The play is one of Shakespeare's most poetic and romantic comedies, with lots of the crowd-pleasing plot devices that he became known for. The characters experience a liberation through nature that is magical, with nearly everyone falling in love.

As You Like It tends to succeed or fail based on the abilities of its Rosalind, the daughter of a benevolent Duke, who takes to the forest disguised as a guy she dubs Ganymede. There she finds herself adored by members of both genders and, when the plays works best, by the audience as well. She is played by Bryce Dallas Howard (Ron's daughter), repeating a role she was acclaimed for onstage three years ago at New York's Public Theatre.

Having been shackled previously in such films as Manderlay and Lady in the Water, she has hardly been fairly tested yet, but she absolutely blossoms as Rosalind. Howard deftly controls the attentions of Orlando (hot-blooded newcomer David Oyelowo), who is convinced she is a guy, and she also attracts a randy shepherdess named Phoebe. Whatever Branagh said to Howard as he directed her obviously worked. This is the first tangible evidence that Howard has screen star quality.

The play is studded with juicy supporting roles and Branagh has drawn a solid cast at ease with Elizabethan verse. Alfred Molina is a worthy Touchstone, the clown who turns downright lecherous in the woods with Janet McTeer (Tumbleweeds) as country lass Audrey. Kevin Kline assumes the melancholic mantle of a courtier called Jaques, a man of "most humorous sadness." He gets the choice soliloquy of "all the world's a stage," which he delivers well, but Branagh mutes its effectiveness with the odd decision to film most of it in a long shot.

Knowing that his script is wordy, Branagh makes a point of keeping the camera moving, swirling around the characters and coming close to giving the viewer motion sickness.

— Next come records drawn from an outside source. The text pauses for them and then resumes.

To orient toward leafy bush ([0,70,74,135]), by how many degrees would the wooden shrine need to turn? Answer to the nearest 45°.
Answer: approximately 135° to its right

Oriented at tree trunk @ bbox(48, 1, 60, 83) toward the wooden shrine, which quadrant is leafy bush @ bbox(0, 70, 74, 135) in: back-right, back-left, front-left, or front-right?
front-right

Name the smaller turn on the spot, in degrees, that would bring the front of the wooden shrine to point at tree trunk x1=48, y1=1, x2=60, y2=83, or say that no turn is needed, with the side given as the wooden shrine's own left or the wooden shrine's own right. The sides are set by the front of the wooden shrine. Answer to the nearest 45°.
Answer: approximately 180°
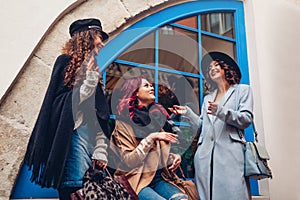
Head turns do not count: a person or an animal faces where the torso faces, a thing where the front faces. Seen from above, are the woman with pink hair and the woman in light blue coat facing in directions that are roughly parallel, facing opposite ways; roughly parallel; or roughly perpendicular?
roughly perpendicular

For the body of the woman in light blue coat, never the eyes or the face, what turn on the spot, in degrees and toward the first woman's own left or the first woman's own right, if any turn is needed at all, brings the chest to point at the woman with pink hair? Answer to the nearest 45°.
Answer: approximately 45° to the first woman's own right

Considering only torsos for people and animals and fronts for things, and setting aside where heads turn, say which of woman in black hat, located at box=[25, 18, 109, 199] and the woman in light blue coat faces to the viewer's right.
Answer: the woman in black hat

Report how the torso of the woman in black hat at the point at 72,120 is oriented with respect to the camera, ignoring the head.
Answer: to the viewer's right

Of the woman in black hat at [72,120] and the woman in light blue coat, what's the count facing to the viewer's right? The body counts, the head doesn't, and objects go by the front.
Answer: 1

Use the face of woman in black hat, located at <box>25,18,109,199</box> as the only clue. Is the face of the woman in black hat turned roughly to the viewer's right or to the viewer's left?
to the viewer's right

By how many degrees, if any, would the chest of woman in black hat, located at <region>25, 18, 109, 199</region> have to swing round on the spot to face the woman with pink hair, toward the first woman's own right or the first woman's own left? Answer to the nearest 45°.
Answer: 0° — they already face them

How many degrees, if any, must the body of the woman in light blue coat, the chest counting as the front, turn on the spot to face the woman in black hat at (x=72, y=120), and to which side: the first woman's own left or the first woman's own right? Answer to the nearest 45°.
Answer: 0° — they already face them

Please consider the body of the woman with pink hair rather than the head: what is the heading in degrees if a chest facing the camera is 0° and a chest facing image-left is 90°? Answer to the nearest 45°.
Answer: approximately 315°

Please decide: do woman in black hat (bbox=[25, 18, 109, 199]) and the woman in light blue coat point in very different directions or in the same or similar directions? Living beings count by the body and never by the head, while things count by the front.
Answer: very different directions
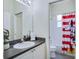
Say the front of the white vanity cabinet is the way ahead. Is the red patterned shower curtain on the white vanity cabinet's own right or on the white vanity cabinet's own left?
on the white vanity cabinet's own left

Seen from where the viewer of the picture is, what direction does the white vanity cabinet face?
facing the viewer and to the right of the viewer
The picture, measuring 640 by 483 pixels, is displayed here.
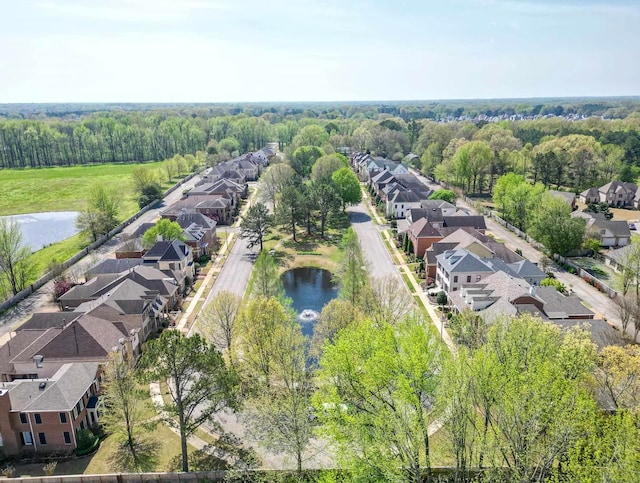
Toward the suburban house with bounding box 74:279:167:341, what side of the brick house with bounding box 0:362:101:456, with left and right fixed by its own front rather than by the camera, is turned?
left

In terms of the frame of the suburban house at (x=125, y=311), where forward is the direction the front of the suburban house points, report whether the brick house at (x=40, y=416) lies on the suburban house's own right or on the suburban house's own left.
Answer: on the suburban house's own right

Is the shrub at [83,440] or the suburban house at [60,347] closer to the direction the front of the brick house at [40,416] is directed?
the shrub

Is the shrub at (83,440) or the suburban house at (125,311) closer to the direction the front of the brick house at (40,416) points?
the shrub

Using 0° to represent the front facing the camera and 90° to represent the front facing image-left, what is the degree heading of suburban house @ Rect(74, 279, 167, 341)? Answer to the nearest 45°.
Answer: approximately 315°

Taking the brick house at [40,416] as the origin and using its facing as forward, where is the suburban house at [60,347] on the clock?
The suburban house is roughly at 8 o'clock from the brick house.

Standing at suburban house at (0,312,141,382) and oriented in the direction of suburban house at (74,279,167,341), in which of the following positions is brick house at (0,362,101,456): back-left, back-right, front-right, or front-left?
back-right

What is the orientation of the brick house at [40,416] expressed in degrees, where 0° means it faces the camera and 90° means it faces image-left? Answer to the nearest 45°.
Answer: approximately 315°

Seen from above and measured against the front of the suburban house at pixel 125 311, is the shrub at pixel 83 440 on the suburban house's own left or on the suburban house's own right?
on the suburban house's own right
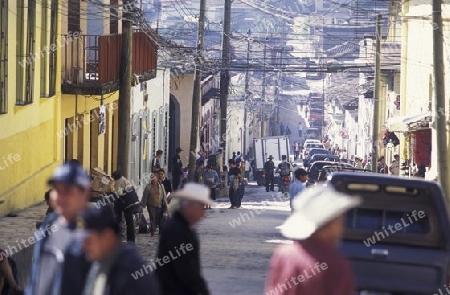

Still, the play comes through with impressive clarity, even if the director gives the impression he is afraid of stillness.

In The Winter's Tale, there is a famous stage direction that a character exits, pursued by a bear. It is often omitted in production (understandably), but Branagh finds a way to top it in As You Like It, inserting a curiously tangential attack by a hungry lion. In his film of Much Ado, Branagh got the audience's attention with the injection of a little nudity. He almost does the same again, as Rosalind skinny-dips in an Arden stream, covered by a strategically placed tree limb.

The settings look attractive and reasonably authentic, a tribute to production designer Tim Harvey, for the movie got nowhere close to filming in Japan. Instead, it was shot in the woods of a Sussex park as well as a London studio for the interiors. All the world's a stage indeed.

Still to be determined is whether Branagh can get his career in contemporary films back on track. A remake of Anthony Shaffer's trick thriller Sleuth that Branagh directed is due out in October. But if As You Like It is any indication, his touch with Shakespeare is very much intact.

And he still has 31 plays of the Bard's left to adapt.

R E V I E W

As You Like It
When: Tuesday, 9 p.m.
Where: HBO
Running time: 2 hrs., 7 min.
The verdict: One of Shakespeare's most poetic and romantic comedies, skillfully performed and deftly transferred to 19th-century Japan.